Segment Start: Records shown

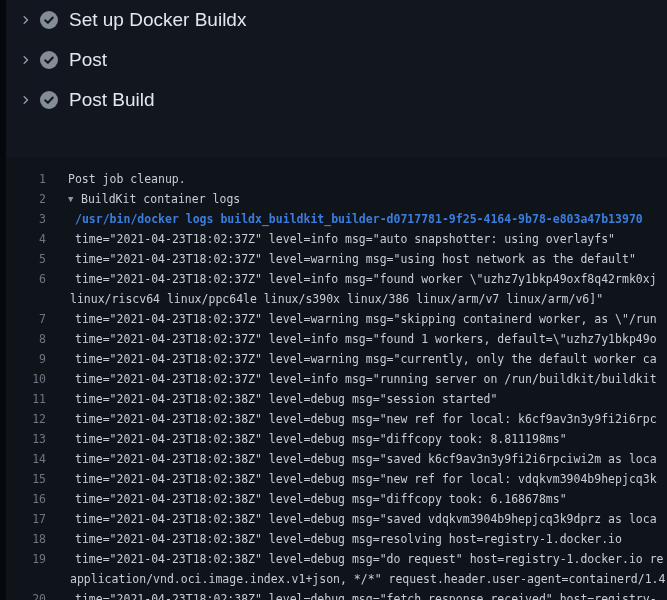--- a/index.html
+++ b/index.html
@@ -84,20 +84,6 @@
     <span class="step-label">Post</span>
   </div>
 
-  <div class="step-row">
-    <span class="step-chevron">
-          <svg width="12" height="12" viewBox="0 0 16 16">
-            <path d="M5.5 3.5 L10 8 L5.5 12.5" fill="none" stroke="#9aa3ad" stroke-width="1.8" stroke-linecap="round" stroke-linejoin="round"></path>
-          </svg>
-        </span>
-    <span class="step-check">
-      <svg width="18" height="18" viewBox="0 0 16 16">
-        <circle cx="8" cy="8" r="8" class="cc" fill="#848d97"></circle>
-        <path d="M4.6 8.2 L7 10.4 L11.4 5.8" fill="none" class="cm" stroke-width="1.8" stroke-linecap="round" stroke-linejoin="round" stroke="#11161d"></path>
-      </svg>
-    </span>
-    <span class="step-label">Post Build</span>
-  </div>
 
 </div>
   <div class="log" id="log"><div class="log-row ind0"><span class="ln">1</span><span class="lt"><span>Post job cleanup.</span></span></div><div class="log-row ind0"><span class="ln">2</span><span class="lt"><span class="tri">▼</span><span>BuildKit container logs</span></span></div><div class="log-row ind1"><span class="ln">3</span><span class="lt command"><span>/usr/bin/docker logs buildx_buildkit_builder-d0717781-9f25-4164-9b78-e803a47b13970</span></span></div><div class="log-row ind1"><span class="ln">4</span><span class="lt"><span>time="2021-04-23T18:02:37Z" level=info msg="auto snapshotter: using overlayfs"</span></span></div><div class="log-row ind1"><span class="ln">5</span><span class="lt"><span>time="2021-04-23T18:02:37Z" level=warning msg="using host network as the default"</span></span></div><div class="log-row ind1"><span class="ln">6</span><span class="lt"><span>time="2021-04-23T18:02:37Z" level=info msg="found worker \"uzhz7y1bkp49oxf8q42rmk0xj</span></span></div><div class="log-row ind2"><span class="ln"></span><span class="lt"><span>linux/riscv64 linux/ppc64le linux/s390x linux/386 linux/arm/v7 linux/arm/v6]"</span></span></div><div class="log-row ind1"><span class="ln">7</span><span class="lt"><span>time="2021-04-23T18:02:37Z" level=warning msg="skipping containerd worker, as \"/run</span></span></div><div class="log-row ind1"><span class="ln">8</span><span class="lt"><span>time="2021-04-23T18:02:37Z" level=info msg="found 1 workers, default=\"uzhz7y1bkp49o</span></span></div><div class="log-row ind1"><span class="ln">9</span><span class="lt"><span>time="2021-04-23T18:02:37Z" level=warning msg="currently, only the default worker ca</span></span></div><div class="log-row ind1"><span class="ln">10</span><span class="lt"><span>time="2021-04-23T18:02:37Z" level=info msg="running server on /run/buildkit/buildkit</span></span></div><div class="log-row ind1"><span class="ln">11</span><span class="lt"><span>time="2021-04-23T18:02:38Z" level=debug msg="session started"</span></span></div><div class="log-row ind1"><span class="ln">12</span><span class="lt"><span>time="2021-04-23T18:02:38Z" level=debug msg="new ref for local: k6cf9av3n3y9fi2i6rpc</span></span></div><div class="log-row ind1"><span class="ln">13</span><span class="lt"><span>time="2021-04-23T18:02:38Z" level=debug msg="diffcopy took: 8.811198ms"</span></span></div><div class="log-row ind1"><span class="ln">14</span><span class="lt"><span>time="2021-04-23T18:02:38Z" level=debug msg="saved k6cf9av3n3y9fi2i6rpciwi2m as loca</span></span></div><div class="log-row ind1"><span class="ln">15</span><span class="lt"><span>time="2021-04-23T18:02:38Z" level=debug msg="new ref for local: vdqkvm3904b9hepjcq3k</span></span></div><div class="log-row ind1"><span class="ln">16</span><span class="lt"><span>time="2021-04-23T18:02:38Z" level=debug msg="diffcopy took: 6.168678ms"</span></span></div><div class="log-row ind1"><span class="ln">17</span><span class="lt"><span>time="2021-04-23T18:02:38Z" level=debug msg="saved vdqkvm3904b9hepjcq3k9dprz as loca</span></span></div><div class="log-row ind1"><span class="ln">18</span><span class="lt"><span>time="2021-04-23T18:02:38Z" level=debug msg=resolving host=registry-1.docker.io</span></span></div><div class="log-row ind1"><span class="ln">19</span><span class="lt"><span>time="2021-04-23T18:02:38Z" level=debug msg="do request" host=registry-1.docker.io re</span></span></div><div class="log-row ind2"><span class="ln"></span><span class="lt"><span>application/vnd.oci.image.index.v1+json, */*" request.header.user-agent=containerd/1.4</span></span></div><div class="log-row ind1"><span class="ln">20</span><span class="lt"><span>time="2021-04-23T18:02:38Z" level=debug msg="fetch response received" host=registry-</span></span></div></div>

Segment End: Records shown

_What is being asked_:
Within the records above, each line containing "width" is to be returned.

_Expected answer_:
-          <svg width="12" height="12" viewBox="0 0 16 16">
-            <path d="M5.5 3.5 L10 8 L5.5 12.5" fill="none" stroke="#9aa3ad" stroke-width="1.8" stroke-linecap="round" stroke-linejoin="round"></path>
-      <svg width="18" height="18" viewBox="0 0 16 16">
-        <path d="M4.6 8.2 L7 10.4 L11.4 5.8" fill="none" class="cm" stroke-width="1.8" stroke-linecap="round" stroke-linejoin="round" stroke="#11161d"></path>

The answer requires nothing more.